WORK INSTRUCTION
Lines before the one containing "620 748 4285" are left out; that line and all after it, through the end of the records, must be transcribed exactly.

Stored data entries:
=-=-=

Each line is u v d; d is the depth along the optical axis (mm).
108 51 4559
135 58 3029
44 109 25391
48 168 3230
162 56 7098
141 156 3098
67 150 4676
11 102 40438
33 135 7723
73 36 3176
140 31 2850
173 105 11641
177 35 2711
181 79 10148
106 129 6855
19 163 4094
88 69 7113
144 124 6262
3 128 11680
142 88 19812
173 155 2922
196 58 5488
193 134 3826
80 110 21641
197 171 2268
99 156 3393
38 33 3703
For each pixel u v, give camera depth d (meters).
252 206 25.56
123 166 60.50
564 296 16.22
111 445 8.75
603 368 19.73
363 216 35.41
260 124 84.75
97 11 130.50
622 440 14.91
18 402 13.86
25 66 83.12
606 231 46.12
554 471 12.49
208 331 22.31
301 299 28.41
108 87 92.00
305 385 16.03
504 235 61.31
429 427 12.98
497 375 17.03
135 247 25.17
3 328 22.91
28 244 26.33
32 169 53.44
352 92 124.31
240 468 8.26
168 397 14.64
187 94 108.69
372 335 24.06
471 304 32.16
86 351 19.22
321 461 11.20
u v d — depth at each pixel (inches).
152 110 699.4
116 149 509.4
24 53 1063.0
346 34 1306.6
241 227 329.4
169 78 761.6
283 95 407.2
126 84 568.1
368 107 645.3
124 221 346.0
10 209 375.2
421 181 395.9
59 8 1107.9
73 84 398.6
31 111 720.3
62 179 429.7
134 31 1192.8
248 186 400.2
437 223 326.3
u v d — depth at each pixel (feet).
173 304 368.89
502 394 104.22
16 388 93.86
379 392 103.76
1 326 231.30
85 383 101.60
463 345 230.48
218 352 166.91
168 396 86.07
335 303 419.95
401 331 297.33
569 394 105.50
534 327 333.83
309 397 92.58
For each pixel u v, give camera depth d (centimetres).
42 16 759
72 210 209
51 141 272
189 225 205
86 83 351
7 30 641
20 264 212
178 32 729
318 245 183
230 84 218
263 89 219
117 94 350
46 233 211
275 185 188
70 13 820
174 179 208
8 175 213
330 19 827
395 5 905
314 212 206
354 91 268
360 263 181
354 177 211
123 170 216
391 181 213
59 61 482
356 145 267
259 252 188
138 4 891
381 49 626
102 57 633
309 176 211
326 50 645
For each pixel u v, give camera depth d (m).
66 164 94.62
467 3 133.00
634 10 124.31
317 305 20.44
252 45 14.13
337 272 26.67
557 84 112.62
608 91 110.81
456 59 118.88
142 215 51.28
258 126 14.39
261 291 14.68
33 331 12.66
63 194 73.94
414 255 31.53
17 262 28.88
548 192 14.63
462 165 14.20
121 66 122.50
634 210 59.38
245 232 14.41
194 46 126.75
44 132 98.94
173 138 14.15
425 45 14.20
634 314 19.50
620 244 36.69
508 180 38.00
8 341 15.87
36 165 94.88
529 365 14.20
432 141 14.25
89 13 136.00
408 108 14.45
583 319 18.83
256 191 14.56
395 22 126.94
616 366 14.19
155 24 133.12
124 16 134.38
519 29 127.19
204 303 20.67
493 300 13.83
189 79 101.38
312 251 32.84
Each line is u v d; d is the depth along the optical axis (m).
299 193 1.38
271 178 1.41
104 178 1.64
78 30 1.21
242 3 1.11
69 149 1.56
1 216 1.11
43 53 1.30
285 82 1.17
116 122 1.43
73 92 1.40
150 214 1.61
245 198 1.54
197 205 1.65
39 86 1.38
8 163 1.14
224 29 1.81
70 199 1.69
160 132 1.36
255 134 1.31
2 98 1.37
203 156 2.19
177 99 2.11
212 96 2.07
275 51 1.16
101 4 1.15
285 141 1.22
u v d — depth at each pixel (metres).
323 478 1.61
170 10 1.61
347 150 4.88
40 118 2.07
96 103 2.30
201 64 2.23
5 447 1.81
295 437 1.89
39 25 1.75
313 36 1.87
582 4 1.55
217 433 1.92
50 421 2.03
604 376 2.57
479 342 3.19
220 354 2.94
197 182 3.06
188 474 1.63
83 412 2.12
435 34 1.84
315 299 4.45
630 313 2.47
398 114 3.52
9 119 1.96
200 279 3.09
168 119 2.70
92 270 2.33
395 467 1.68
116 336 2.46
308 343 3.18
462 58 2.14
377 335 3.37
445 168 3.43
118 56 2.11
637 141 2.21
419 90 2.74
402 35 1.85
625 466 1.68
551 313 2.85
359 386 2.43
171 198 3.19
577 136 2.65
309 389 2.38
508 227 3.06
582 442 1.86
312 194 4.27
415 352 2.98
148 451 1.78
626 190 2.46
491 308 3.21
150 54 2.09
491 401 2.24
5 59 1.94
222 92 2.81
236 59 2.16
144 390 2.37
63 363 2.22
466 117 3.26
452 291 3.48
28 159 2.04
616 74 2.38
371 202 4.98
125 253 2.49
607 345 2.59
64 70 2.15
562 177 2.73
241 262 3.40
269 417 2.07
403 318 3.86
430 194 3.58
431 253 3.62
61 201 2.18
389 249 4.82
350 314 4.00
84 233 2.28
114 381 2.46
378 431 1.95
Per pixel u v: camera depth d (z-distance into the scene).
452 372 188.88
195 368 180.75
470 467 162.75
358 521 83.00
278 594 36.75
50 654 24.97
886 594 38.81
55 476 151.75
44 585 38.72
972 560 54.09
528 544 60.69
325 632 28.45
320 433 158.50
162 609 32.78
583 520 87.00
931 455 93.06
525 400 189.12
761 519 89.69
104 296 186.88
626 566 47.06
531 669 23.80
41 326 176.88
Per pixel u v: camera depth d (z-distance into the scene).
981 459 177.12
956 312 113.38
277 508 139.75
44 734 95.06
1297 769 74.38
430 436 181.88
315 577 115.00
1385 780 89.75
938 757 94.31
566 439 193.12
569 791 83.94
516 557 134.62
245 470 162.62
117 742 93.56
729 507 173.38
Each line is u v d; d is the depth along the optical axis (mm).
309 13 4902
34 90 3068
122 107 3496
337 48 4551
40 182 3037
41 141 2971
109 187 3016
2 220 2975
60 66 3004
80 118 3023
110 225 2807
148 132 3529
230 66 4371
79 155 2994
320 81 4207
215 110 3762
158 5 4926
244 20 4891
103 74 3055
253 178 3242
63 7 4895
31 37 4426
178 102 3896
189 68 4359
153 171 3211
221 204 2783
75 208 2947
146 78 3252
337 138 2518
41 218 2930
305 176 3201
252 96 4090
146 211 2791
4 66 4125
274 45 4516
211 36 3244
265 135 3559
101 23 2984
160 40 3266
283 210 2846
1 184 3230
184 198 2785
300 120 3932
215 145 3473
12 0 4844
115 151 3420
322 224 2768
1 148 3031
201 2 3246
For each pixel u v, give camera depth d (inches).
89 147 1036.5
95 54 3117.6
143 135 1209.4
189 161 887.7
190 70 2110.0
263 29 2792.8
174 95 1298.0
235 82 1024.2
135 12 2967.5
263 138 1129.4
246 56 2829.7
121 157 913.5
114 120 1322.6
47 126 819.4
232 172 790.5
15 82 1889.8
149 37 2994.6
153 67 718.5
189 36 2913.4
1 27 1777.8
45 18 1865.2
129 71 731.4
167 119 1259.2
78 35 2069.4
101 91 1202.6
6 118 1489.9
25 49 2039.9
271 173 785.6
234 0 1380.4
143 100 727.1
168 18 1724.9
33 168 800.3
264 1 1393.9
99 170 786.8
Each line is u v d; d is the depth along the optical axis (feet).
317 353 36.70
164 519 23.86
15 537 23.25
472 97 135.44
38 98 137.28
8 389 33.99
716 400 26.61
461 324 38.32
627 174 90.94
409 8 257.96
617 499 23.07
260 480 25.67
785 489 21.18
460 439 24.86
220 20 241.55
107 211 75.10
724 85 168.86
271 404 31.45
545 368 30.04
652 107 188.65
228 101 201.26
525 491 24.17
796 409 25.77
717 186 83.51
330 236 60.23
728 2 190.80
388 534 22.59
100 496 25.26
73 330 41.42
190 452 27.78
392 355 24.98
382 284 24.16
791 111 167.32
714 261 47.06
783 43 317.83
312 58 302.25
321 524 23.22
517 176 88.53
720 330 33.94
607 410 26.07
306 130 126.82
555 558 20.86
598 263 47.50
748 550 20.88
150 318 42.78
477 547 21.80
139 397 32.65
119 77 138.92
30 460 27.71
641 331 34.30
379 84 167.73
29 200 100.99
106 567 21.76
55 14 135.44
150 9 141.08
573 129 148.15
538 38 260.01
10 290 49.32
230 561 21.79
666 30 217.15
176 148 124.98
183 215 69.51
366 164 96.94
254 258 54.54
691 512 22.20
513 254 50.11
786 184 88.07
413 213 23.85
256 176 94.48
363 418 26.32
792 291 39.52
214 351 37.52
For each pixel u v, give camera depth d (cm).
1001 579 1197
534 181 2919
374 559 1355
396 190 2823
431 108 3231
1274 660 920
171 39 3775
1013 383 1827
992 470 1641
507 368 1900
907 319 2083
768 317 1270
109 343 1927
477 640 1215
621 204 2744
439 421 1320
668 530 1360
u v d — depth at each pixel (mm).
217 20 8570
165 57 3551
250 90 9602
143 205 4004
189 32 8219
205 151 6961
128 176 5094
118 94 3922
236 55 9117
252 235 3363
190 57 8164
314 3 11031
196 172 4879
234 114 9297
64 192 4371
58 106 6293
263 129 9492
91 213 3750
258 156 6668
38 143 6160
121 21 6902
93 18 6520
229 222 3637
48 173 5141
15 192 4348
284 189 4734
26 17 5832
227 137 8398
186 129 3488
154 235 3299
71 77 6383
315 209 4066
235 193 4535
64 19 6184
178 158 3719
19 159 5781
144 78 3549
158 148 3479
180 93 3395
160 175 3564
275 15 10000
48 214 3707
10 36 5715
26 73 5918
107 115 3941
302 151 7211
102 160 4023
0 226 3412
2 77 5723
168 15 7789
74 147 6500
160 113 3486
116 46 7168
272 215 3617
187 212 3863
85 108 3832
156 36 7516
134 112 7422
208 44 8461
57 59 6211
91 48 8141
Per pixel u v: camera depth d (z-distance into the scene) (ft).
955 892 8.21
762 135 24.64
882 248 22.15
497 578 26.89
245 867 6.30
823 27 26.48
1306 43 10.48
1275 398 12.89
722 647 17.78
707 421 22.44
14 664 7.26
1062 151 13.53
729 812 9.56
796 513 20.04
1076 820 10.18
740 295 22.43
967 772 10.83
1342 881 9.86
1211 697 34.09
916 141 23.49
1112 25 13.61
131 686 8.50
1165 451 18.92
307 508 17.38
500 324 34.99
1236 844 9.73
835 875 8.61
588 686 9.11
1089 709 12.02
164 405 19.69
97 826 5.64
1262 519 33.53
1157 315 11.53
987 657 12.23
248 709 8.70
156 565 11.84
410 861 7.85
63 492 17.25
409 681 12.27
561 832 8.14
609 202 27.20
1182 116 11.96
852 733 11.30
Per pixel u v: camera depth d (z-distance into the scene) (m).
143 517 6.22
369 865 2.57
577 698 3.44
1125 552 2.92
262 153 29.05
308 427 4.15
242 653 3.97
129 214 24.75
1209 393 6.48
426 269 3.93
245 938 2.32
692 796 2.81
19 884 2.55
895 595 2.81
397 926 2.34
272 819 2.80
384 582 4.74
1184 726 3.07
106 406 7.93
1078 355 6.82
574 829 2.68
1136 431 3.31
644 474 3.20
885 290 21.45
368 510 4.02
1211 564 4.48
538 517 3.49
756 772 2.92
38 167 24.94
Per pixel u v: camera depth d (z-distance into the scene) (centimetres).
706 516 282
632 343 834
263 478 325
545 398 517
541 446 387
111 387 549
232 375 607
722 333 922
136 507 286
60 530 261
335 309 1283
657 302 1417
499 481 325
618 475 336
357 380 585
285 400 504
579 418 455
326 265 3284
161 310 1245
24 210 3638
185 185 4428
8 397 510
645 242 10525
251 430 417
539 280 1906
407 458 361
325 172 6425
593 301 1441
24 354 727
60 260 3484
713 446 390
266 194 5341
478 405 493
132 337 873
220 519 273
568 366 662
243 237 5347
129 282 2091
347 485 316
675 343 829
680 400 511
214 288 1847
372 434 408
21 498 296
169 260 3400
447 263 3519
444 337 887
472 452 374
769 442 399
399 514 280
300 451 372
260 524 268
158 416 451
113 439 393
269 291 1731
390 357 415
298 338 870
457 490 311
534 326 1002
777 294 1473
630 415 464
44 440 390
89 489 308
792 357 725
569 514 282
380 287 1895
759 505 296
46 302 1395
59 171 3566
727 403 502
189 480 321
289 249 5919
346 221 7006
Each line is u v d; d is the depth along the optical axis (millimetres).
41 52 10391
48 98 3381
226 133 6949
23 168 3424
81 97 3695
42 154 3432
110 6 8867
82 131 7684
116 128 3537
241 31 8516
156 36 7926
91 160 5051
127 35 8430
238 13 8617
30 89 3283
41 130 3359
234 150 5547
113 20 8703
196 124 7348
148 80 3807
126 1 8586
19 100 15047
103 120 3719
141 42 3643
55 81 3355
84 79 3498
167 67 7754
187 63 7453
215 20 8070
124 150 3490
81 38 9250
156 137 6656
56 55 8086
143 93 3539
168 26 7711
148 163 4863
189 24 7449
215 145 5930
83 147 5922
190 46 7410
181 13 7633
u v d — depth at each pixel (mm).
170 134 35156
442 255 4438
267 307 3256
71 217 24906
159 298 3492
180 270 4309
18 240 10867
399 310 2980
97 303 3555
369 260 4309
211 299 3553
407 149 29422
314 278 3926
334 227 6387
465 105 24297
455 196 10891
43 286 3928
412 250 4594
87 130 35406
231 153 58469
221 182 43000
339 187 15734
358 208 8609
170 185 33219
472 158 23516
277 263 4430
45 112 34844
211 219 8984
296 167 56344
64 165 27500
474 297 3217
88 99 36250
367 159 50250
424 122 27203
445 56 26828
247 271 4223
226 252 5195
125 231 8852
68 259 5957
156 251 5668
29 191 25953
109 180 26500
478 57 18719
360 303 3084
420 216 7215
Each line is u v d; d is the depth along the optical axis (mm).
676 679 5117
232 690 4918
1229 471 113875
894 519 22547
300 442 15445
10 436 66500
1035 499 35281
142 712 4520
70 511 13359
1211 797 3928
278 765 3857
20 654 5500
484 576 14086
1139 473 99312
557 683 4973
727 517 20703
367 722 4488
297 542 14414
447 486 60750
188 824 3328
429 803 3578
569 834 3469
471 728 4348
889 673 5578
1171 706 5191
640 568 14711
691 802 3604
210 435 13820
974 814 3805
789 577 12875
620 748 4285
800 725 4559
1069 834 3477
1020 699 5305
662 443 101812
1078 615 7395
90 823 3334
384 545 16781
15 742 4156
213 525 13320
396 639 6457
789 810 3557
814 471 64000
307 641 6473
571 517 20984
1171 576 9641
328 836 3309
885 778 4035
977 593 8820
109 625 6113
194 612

=-=-=

RESPONSE
620 748 4285
800 725 4559
1069 834 3477
1020 699 5305
662 443 101812
1078 615 7395
90 823 3334
384 545 16781
15 742 4156
213 525 13320
396 639 6457
789 810 3557
814 471 64000
307 641 6473
571 517 20984
1171 576 9641
328 836 3309
885 778 4035
977 593 8820
109 625 6113
194 612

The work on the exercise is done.